PROBLEM STATEMENT: Continue the biographical text on Edward H. "Pete" Ahrens, Jr. from its last sentence.

PAGE TEXT:
________

Edward H. “Pete” Ahrens, Jr. was a noted clinical investigator at Rockefeller U. where he was among the first to find different effects on serum cholesterol level of fatty acids with different degrees of unsaturation. His experiments were small-scale and rigidly controlled in a metabolic ward, with liquid formula feedings. Because of his leading position in clinical science and nutrition he was tagged for major NIH review functions and task forces, including heading the committee that reviewed the positive recommendations for a national trial by the Diet-Heart Pilot Study group.

Ahrens was born in Chicago, IL in 1915, and educated in the humanities at Harvard College, and in medicine also at Harvard, graduating in 1941. He left the Columbia-Presbyterian program in pediatrics for wartime service with the Air Force Medical Corps and returned to NYC where he worked with Donald Van Slyke’s Rockefeller laboratory in chemistry. On completing his pediatric residency he returned to Rockefeller where he remained for 45 years in clinical laboratory research while attending at Cornell and New York Hospital. His work was heavily in nutrition and biologic chemistry and blood lipids.

________

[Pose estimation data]
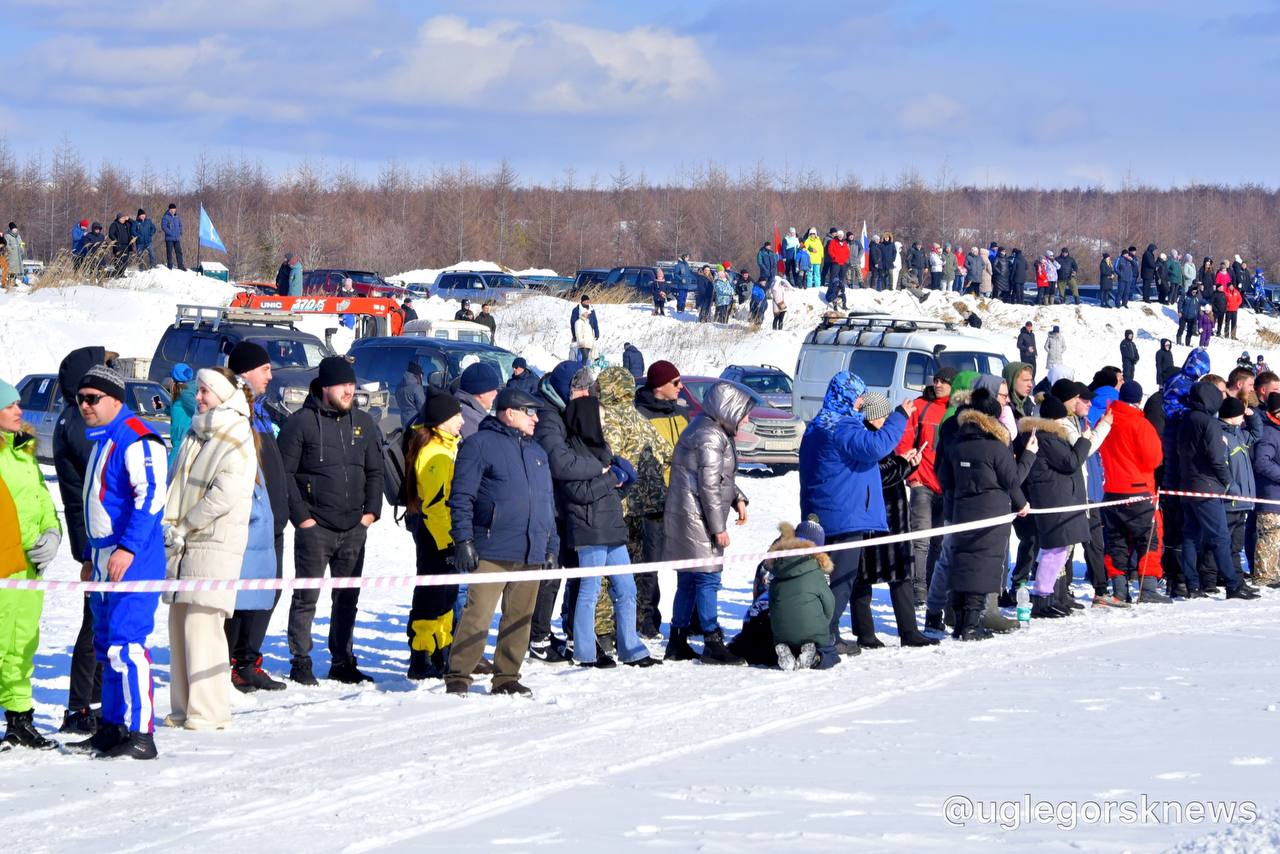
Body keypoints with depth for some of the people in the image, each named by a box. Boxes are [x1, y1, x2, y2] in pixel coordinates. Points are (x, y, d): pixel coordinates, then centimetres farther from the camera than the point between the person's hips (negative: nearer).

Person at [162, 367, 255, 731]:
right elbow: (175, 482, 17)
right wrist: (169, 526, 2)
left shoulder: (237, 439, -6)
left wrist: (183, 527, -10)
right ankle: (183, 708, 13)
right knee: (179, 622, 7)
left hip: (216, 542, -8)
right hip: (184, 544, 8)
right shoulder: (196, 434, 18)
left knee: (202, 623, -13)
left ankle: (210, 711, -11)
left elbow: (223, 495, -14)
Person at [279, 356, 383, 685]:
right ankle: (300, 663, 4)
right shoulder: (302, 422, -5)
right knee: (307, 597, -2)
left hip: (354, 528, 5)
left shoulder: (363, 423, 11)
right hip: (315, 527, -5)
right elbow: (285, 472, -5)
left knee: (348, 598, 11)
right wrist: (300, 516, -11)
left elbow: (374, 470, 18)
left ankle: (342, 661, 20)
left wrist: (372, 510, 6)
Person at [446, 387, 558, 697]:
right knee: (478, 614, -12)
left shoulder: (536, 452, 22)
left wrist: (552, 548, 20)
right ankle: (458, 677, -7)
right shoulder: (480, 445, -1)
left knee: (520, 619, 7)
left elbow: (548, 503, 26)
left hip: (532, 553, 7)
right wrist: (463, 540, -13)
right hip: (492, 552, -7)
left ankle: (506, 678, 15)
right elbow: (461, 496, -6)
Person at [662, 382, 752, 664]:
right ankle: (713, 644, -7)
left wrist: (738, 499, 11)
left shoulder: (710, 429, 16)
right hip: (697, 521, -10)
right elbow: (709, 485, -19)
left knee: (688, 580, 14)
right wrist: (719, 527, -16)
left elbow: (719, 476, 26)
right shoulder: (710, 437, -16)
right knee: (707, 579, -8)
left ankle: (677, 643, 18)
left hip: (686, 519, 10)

________

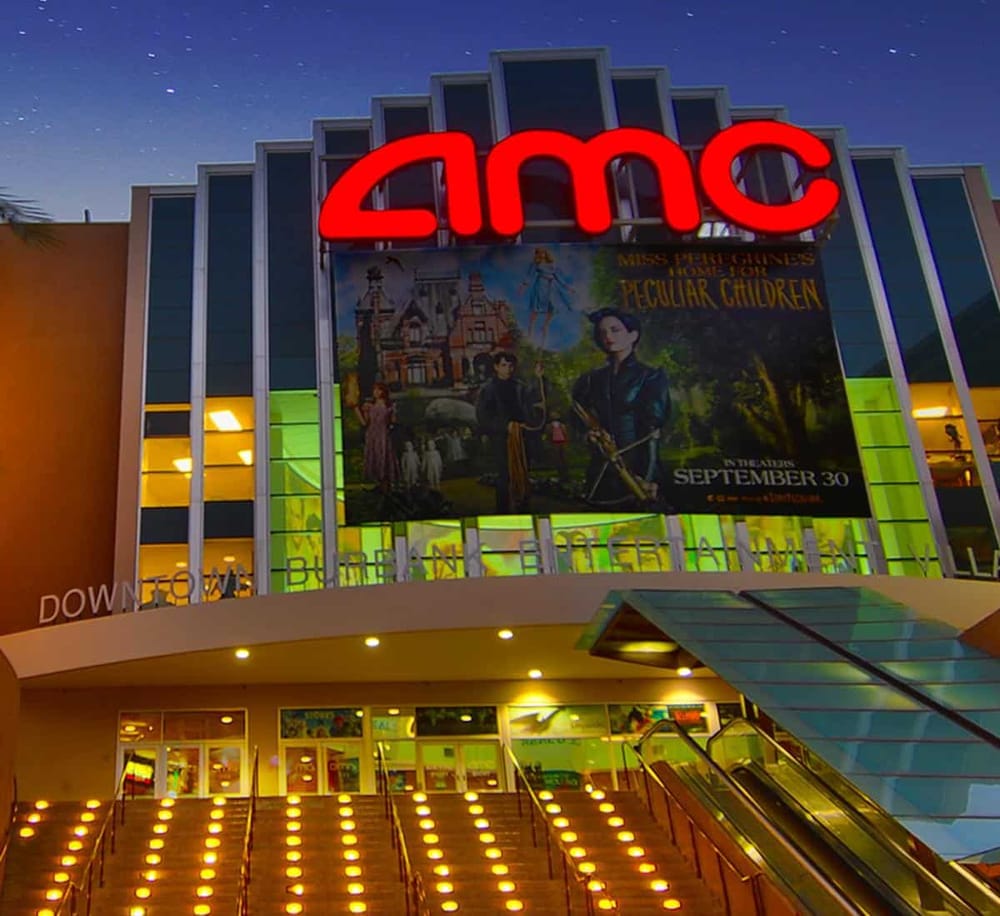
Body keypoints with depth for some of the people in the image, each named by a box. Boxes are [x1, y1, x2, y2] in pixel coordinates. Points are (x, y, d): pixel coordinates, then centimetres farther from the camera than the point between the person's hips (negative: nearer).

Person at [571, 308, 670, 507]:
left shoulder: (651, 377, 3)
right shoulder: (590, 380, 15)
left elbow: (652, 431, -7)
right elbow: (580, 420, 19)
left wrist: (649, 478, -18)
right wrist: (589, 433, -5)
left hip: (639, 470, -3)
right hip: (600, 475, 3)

________

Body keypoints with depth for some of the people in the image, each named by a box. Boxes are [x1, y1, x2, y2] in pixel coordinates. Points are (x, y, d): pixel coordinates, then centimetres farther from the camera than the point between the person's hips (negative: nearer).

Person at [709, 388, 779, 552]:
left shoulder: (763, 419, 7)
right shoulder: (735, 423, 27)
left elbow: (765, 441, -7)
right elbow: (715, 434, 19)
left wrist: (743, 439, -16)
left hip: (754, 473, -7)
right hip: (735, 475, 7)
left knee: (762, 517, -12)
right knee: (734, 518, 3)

________

RESPONSE:
Ahrens was the prototypical clinical investigator with active relations in the American Society for Clinical Investigation and FASEB and as head of the NIH Study Section on Metabolism, and was founder and first editor of the Journal of Lipid Research. He maintained close collaboration with his 70 doctoral students and other clinical investigators worldwide.

His position was always firmly academic and resistant to making public health recommendations in the absence of experimental “proof,” whether or not it was possible to obtain such proof. His negative influence on public health approaches, based on weighing best evidence, was a powerful deterrent to diet advice for the public for some decades. On the other hand, his metabolic studies of diet were generally regarded as trail-blazing, elegant and irrefutably precise. Only Ancel Keys refuted them not for their design but because they involved liquid formulas rather than real foods.

Through the many years of his powerful influence he maintained the classic academic view that we knew too little, and that with too much uncertainty, to make general recommendations on diet or other lipid-lowering strategies in the prevention of atherosclerosis. Meanwhile, he trained numerous investigators who developed the very evidence he felt insufficient and who led in such interventions (John Farquhar; Scott Grundy, Bill Insull, et al.).

He actively pursued his hobby of horticulture and built an arboretum at his summer home in the Catskills where survival of trees in northern climes was the major project.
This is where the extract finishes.